Online tools like Google Alerts can provide aggregated sources of information. What they do not do well is factor in the quality of the sources. As an expert in your industry, you can provide aggregated content from other sources to give your reader real-time updates about your industry.
Of course you want to be careful to not promote a direct competitor. Think instead of all the associated companies that fill the needs of the same customers. What can their content offer your email list?
Aggregated content works best when you hyperlink back to your resource articles. Make sure you review the resource as to quality and accurateness. Group the collection of points gathered from other sources. Allow your reader to understand the overall focus of the email content and give them multiple sources from other company perspectives to support the information you are sharing.
The result is your company looks trustworthy, knowledgeable and generous to them.
A good content curator is focused on the needs of the target market. They don’t simply regurgitate content to get an email out quickly. Instead, they are discerning and selective. Their goal is to share only the most relevant high quality information. It takes a human to curate. It cannot be automated without someone vetting the material.

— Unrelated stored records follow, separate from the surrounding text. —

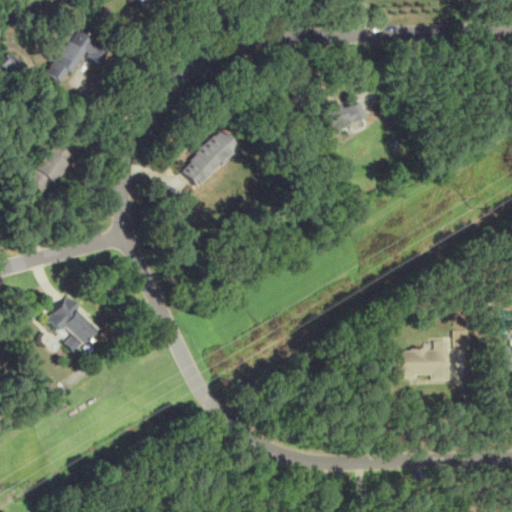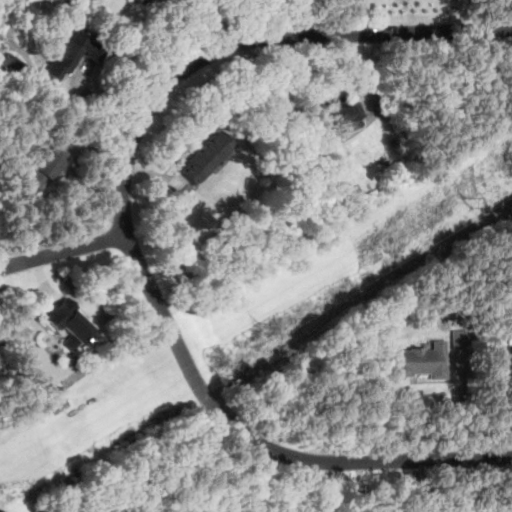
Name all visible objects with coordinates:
building: (137, 1)
building: (70, 54)
building: (60, 61)
building: (9, 65)
building: (337, 118)
building: (337, 120)
building: (204, 157)
building: (204, 157)
building: (43, 168)
building: (40, 170)
power tower: (468, 201)
road: (125, 229)
road: (63, 253)
building: (68, 320)
building: (66, 323)
building: (457, 339)
building: (68, 343)
building: (505, 356)
building: (505, 357)
building: (418, 362)
building: (419, 362)
road: (463, 407)
power tower: (36, 460)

It’s important the content creator also takes time to add value to curated content. The curation process is an efficient compliment to originally created content. The purpose is to benefit the reader, not the curator. When you are focused on increasing engagement and value to reader, generally you are thought to be ethical and following fair use practices.
There are no hard and fast rules about the use of other people’s copyrighted content so it makes sense for you to read about the distinctions between copyright infringement and fair use curation. Even with many lawsuits and court decisions, it still seems to be a bit vague. Stanford University published a document outlining Copyright & Fair Use standards this year. Copyright Laws are available for you to read as well.
The plethora of content is increasing every day. When your readers can depend on your company to be the source of insight and knowledge, it leads to an engaged, appreciative email recipient. When your customers trust what you share with them, loyalty and trust follows.